=== Document extract ===
The adequacy requirement of Rule 23(a) ensures that the interests of the class will be fairly represented by the named plaintiff. Representation is adequate where the plaintiff (1) has a sufficient stake in the outcome to ensure zealous advocacy, and has no claims antagonistic to or conflicting with the claims of other class members, and (2) is represented by qualified, experienced counsel. Vodak v. City of Chicago, No. 03 C 2463, 2006 WL 1037151, *6 (N.D.Ill., April 17, 2006) (Kendall, J.).
M and M does not seriously dispute that plaintiffs meet these requirements. Instead, it revisits its standing arguments, which I rejected for the reasons discussed above and in my May 18, 2007 Order. Eclipse Mfg. Co. v. M and M Rental Center, Inc., 521 F.Supp.2d 739 (N.D.Ill.2007). On the basis of the record before me, I am confident that plaintiffs will pursue their claims vigorously on behalf of the class, and that they will be adequately represented by their chosen counsel.
As explained above in my discussion of commonality and typicality, plaintiffs' claims arise out of a common course of conduct. The fax broadcasts at issue were sent en masse to recipients identified on a singular "leads" list obtained from a singular source. Common questions include whether the faxes were "advertisements" under the TCPA, whether the inclusion of recipients' fax numbers on the "leads" list establishes consent to receive the faxes, and whether defendant's acts were willful or knowing. At present, I have no reason to believe that the resolution of any individual issues will consume more time or resources than the resolution of common issues. Accordingly, predominance is met.

=== Your tasks ===
(A) Reproduce the court opinion word for word, starting with "As explained above" and going on through "predominance is met.".
(B) In the court opinion, which case is cited for the test of when representation is adequate?
(C) Extend the court opinion past its final sentence, writing what would come next.
The entries after this point are separate material, unrelated to the court opinion.

=== Data to examine ===
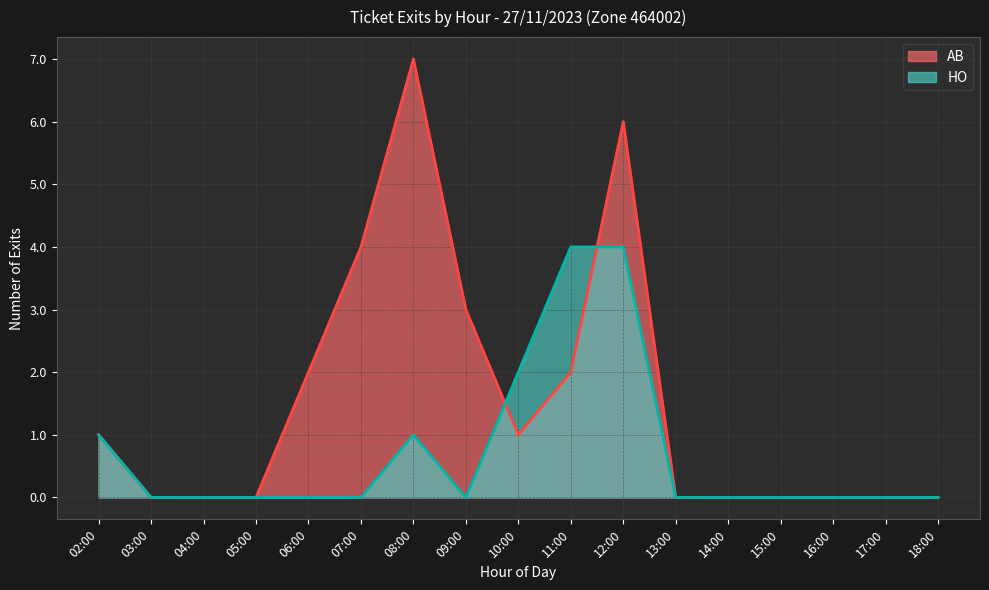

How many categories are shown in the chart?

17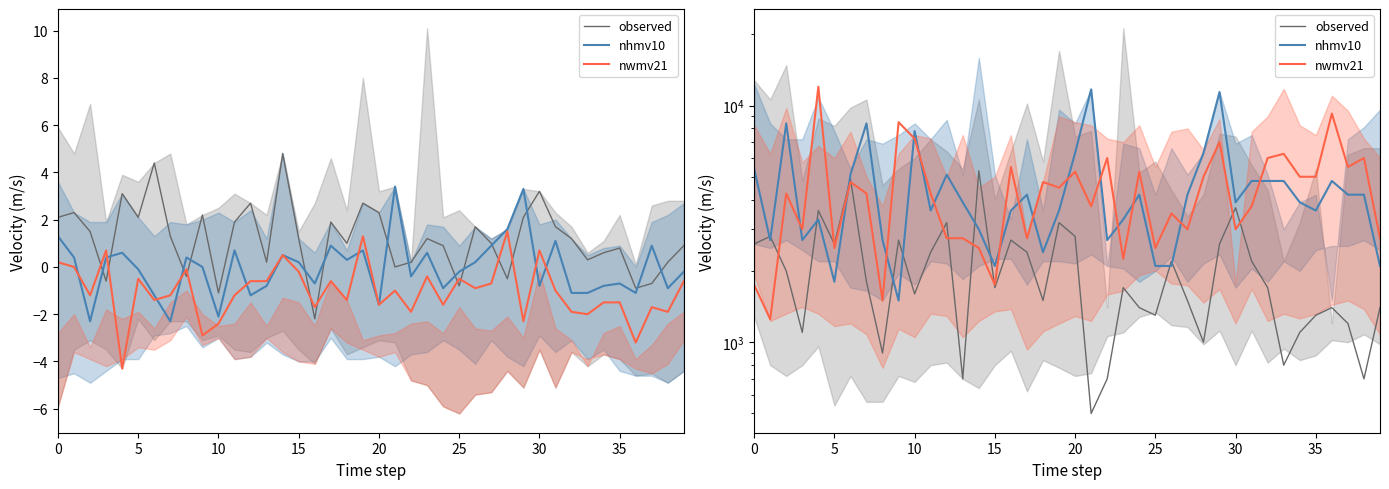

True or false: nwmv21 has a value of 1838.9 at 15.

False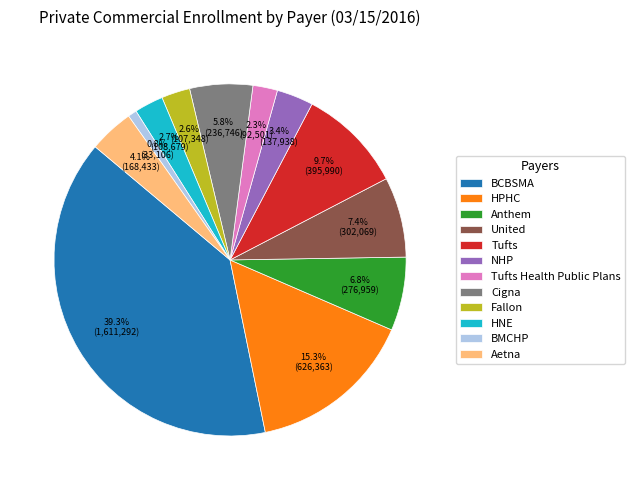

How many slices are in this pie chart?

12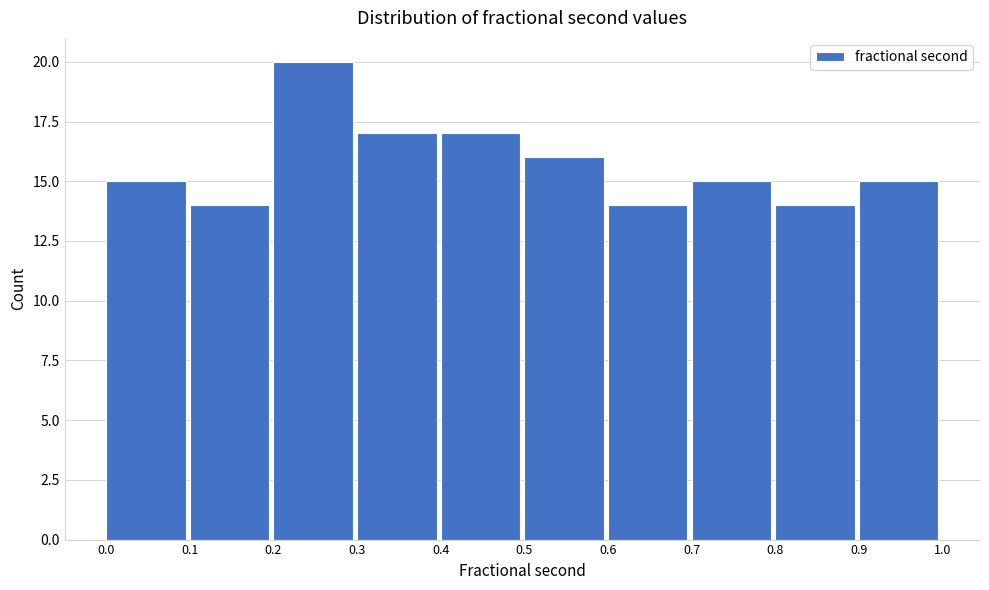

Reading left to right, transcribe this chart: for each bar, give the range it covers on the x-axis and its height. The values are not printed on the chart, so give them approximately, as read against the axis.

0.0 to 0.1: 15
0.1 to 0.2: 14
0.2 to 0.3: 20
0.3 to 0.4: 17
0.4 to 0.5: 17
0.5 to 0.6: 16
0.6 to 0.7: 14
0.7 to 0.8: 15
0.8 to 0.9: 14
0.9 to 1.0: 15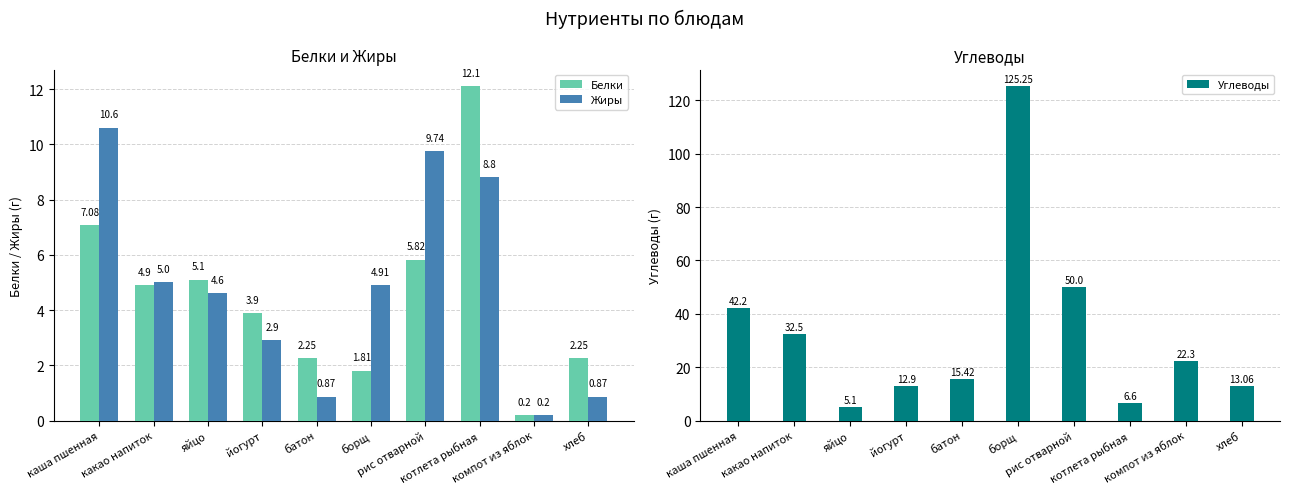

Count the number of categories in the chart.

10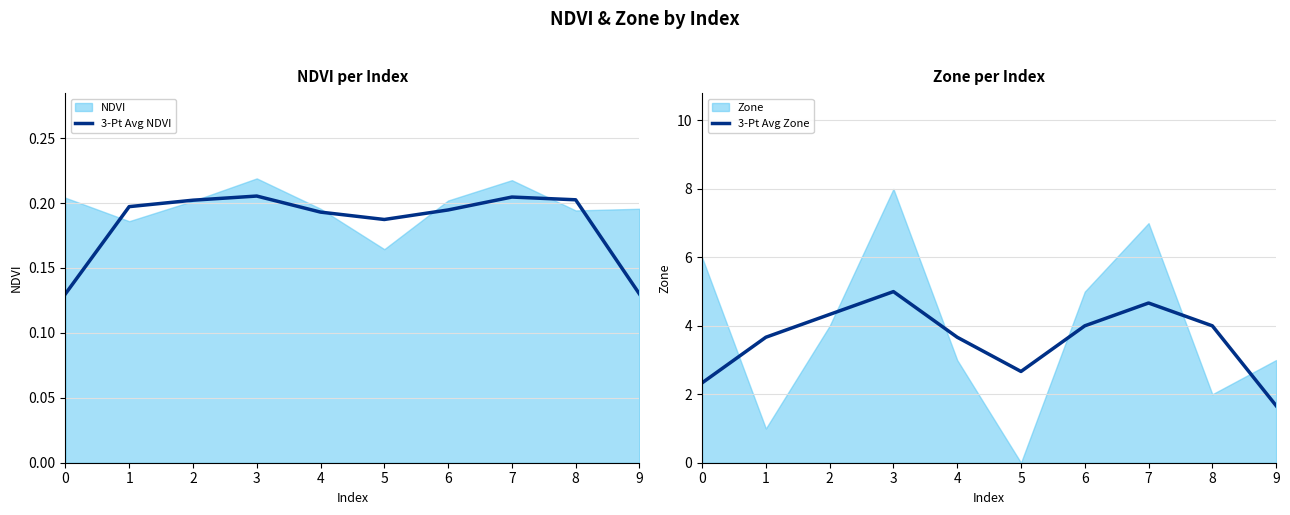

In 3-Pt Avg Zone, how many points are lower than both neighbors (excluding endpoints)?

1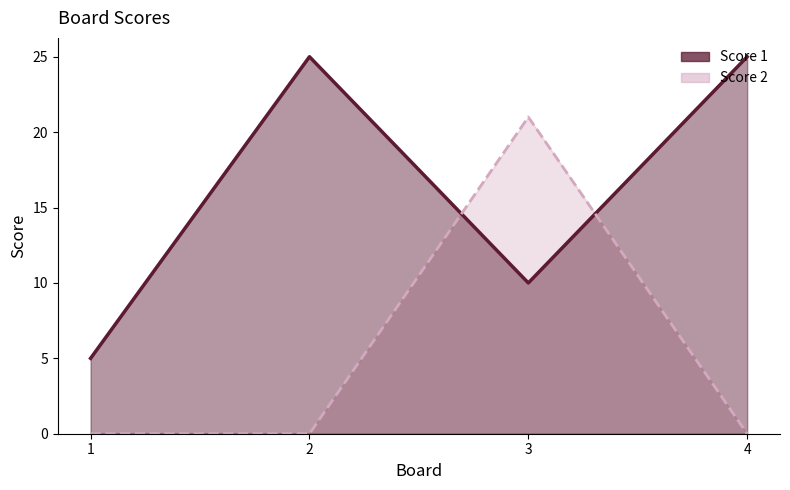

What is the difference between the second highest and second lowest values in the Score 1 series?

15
* * *
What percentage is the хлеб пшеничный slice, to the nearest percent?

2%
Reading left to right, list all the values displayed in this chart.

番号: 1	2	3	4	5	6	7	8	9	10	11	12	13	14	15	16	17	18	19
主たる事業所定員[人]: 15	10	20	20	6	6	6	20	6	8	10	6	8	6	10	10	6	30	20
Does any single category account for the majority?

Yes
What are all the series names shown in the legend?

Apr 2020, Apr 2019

=== Answers for the tasks ===
(A)
As explained above in my discussion of commonality and typicality, plaintiffs' claims arise out of a common course of conduct. The fax broadcasts at issue were sent en masse to recipients identified on a singular "leads" list obtained from a singular source. Common questions include whether the faxes were "advertisements" under the TCPA, whether the inclusion of recipients' fax numbers on the "leads" list establishes consent to receive the faxes, and whether defendant's acts were willful or knowing. At present, I have no reason to believe that the resolution of any individual issues will consume more time or resources than the resolution of common issues. Accordingly, predominance is met.

(B) Vodak v. City of Chicago

(C)
It also appears that resolution of the issues on a classwide basis, rather than in thousands of individual lawsuits (which in fact may never be brought because of their relatively small individual value), would be an efficient use of both judicial and party resources. The superiority requirement of Rule 23(b) is therefore satisfied.
Defendants have objected to plaintiffs' proposed class definition on the ground *808 that it improperly shifts the burden of proof on the issue of consent. I see no reason to define the class in terms that implicate the parties' respective burdens.
For the foregoing reasons, I grant plaintiffs' motion and certify the following class:
All persons who, on or after four years prior to the filing of this action, were sent, without permission, telephone facsimile messages of material advertising the commercial availability of any property, goods, or services by or on behalf of defendant.
ENTER ORDER:
[1] The original class action complaint named 1 Eclipse Manufacturing Co. as plaintiff. By order of May 18, 2007, I granted Eclipse's motion for leave to file a second amended complaint naming the current plaintiffs. Eclipse Mfg. Co. v. M and M Rental Center, Inc., 521 F.Supp.2d 739 (N.D.Ill.2007).